Milan-San Remo: History, route, climbs and all you need to know
You know the season has really started when the pro peloton lines up in Milan to make the very long journey to the coast and the finish line in San Remo. This Saturday the top classics riders will battle it out in the first big appointment of the season.
The 291-kilometer route is identical to last year’s, with the Poggio crested with 5.4 kilometers remaining and the finish on Via Roma. Last year, Michal Kwiatkowski, Peter Sagan and Julian Alaphilippe attacked on the Poggio. Following a brilliant descent, the race came down to a thrilling three-up sprint, with Kwiato taking the win (see video below).
Though the race is often viewed as a sprinters’ classic, the finale with the climbs of the Cipressa and Poggio provides opportunities for punchy climbers, northern classics riders and breakaway specialists to try to escape the sprinters.
Milan-San Remo, also called “The Spring Classic” or “La Classicissima,” marks the real start of the classics season and is the first Monument of the year. With the first official edition held in 1907, Milan-San Remo has a long history, and it is one of the few races to retain its long distance of almost 300 kilometers over the years.
Gino Bartali winning Milan-San Remo in 1950
Traditionally, the race’s only climb was the Passo del Turchino, a longer climb that came less than halfway through and served as an opportunity for the stronger riders to distance themselves.
But during the mid-1950s the riders began to come over the Turchino together, and so the Poggio was introduced in 1960. While the climb itself is nothing special by pro cycling standards, it has become the place for punchy climbers or northern classics specialists to attack in the closing kilometers of the race.
Milan-San Remo has continued to be classified as a sprinter’s race, despite the addition of more and more climbs, such as the Cipressa in 1982 and the Tre Capi (Capo Mele, Capo Cervo and Capo Berta).
Roger de Vlaminck winning the 1979 edition making it three victories for the Belgian.

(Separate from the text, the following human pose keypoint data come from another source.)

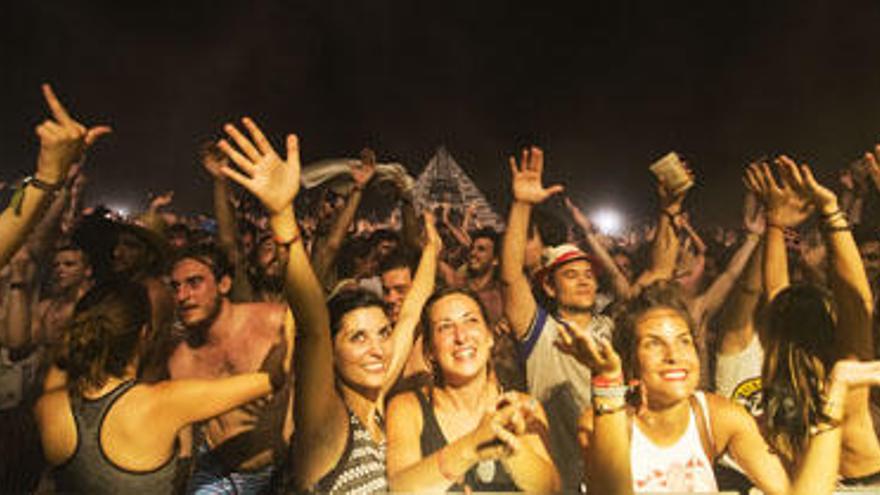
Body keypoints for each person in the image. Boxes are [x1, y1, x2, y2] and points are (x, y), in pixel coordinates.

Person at [214, 116, 440, 492]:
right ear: (331, 354)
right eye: (357, 338)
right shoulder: (326, 421)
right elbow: (315, 326)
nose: (377, 349)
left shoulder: (382, 400)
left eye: (382, 333)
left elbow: (414, 309)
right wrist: (282, 216)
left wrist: (431, 249)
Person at [564, 280, 880, 495]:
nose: (675, 356)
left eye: (684, 341)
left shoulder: (717, 415)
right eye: (654, 344)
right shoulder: (603, 422)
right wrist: (606, 380)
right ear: (630, 361)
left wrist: (836, 391)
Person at [32, 280, 288, 495]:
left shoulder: (48, 406)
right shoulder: (162, 403)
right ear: (145, 334)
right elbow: (274, 377)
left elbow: (62, 361)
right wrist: (295, 317)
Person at [747, 156, 880, 485]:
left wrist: (775, 223)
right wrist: (830, 209)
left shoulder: (783, 373)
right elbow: (857, 299)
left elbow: (775, 291)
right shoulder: (845, 376)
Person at [385, 287, 560, 492]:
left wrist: (511, 448)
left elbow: (551, 489)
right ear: (430, 350)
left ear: (489, 336)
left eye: (471, 321)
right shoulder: (407, 407)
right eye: (445, 327)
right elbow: (399, 488)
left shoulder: (521, 406)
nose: (461, 336)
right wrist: (472, 446)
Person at [166, 244, 291, 494]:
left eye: (194, 283)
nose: (182, 296)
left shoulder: (275, 324)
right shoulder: (180, 360)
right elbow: (186, 439)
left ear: (223, 284)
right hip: (217, 471)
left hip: (279, 469)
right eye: (176, 287)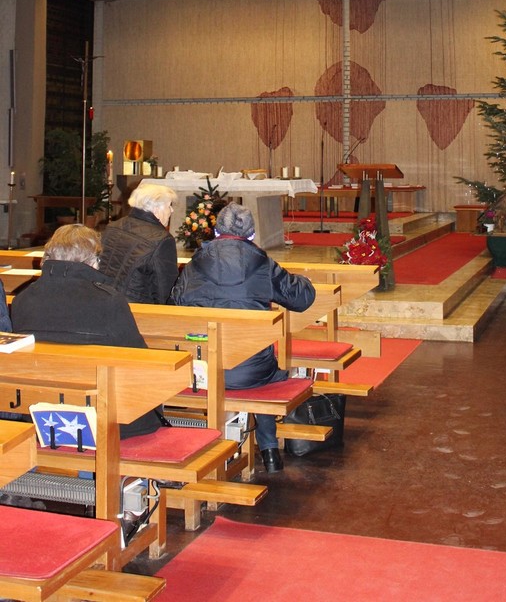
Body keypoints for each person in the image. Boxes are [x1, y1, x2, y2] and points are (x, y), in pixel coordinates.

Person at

With the names of sprinters such as Merckx, Kelly, Zabel, Friere, Cipollini, Kristoff, Cavendish, Degenkolb and Gerrans on the list of winners, yes, Milan-San Remo is a “sprinters’ classic,” but that certainly doesn’t mean it’s always won by a sprinter. Take, for example, Moser, Saronni, Fignon, Tchmil, Colombo, Cancellara or Kwiatkowski.

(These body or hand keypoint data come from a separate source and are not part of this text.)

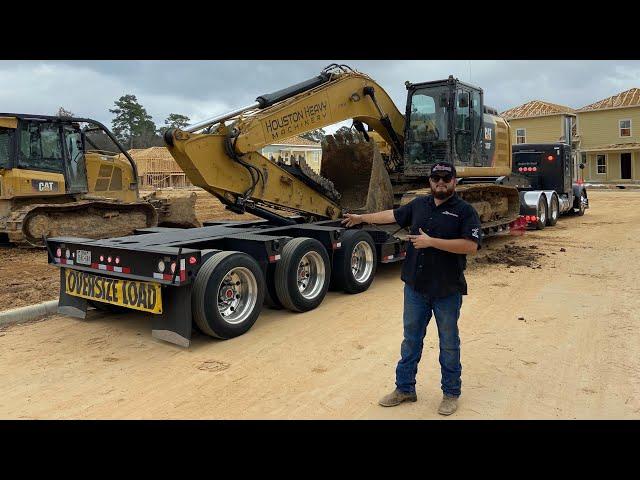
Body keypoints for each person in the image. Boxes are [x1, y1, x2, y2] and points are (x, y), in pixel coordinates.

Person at [342, 161, 481, 416]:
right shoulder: (419, 205)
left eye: (445, 178)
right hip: (416, 288)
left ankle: (451, 393)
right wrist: (362, 217)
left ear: (454, 181)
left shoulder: (465, 211)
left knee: (449, 343)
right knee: (411, 340)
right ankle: (405, 388)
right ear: (430, 181)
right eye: (435, 178)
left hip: (447, 289)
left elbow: (471, 246)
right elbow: (392, 215)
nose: (440, 182)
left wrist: (431, 242)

The effort the riders have to put in in order to get over the climbs before the finish, not to mention the distance at such an early stage of the season, is often forgotten, but both factors take their toll and influence the outcome.
Heinrich Haussler was second to Mark Cavendish by a heartbreaking 3 centimeters.
RIDER WITH MOST WINS
The record for most victories is held by Eddy Merckx, who won Milan-San Remo an incredible seven times between 1966 and 1976 — the first when he was just 20 years old.
THE FASTEST EDITION
The 1990 edition of Milan-San Remo, won by Gianni Bugno, remains the fastest ever, at 45.802 kilometers per hour.

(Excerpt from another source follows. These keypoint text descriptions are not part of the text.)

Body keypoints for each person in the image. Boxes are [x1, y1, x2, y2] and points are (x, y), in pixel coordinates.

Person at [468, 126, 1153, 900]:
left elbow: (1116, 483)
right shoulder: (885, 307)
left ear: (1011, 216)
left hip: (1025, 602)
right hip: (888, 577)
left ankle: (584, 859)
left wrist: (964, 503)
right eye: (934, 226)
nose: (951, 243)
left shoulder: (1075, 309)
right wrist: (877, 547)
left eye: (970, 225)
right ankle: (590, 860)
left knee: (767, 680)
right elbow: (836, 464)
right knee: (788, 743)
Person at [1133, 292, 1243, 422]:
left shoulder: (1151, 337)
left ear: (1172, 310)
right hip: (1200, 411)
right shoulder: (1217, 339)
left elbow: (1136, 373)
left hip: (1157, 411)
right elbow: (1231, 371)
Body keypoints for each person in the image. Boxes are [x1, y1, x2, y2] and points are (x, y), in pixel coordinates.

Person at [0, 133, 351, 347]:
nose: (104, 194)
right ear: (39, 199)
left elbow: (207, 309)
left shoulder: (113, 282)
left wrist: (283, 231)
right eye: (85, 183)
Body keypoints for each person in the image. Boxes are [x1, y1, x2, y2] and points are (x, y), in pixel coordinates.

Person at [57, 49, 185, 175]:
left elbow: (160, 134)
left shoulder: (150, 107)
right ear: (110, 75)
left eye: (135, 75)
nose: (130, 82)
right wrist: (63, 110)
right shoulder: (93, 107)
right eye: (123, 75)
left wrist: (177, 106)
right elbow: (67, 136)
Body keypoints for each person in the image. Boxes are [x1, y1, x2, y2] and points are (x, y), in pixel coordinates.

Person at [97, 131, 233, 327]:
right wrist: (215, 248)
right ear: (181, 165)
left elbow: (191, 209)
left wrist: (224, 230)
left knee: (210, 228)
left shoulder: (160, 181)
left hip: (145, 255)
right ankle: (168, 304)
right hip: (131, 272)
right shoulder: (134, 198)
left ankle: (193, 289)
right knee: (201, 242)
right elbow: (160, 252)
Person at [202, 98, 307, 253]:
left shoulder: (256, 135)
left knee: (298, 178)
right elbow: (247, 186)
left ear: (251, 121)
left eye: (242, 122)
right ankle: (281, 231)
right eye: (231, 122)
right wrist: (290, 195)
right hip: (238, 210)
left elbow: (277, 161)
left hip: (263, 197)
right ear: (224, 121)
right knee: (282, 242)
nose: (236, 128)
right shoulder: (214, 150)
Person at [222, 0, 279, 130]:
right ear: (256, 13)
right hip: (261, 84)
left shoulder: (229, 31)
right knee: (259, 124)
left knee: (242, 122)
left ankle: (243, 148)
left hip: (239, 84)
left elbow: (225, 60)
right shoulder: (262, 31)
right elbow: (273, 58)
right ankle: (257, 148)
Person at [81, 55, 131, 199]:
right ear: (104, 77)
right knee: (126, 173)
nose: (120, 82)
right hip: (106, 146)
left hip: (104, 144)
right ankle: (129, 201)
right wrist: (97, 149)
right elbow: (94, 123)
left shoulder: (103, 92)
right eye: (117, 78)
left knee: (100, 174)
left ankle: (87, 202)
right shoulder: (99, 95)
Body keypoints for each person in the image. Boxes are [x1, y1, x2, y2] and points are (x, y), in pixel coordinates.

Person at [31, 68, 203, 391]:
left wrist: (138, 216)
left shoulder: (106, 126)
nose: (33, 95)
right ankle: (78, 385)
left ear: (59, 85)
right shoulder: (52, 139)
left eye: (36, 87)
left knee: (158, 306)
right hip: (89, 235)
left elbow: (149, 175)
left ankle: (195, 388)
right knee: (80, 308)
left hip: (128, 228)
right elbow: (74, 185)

The current route features four key climbs that offer a platform for attacks: the Passo del Turchino, followed by the Tre Capi (Capo Mele, Capo Cervo and Capo Berta) and then the Cipressa and finally the Poggio before the famous run-in to San Remo and Via Roma.
PASSO DEL TURCHINO
The race opens with a long 143-kilometer stretch on flat roads before the riders cross the Passo del Turchino — a long and easy climb — to reach the Mediterranean.
Average gradient: 1.5 per cent
The route continues on flat roads to the Tre Capi — Capo Mele, Capo Cervo and Capo Berta. The trio provide the perfect warm-up for the final climbs, the Cipressa and Poggio.
Capo Mele (2.5km at 5.2% average gradient)
Capo Cervo (2.5km at 4.1% average gradient)
Capo Berta (3km at 4.3% average gradient)
The Cipressa is about 6 kilometers long with an average gradient of 4 percent; the steepest section, of 9 percent, comes a little over halfway up. It’s a great place for a breakaway, as just over 20 kilometers remain in the race.
Average gradient: 3.9% average gradient
It’s time for fireworks! On to the famous Poggio and the last chance to escape. The climb is just 3.6 kilometers long, with an average gradient of 3.7 percent, but after almost 290 kilometers of racing it takes a huge effort for the bigger riders to get over the top at the front of the group.
In the 2017 edition, Kwiatkowski, Sagan and Alaphilippe succeeded in breaking away from the pack and finished 5 seconds ahead of the chasing peloton on Via Roma. The same thing happened in 2012, when Fabian Cancellara, Simon Gerrans and Vincenzo Nibali managed to get away and Gerrans proved to be best in the sprint.
Average gradient: 3.7% average gradient
Good descenders could go on the attack and drop their rivals while flying through the corners at high speeds on the approach into San Remo.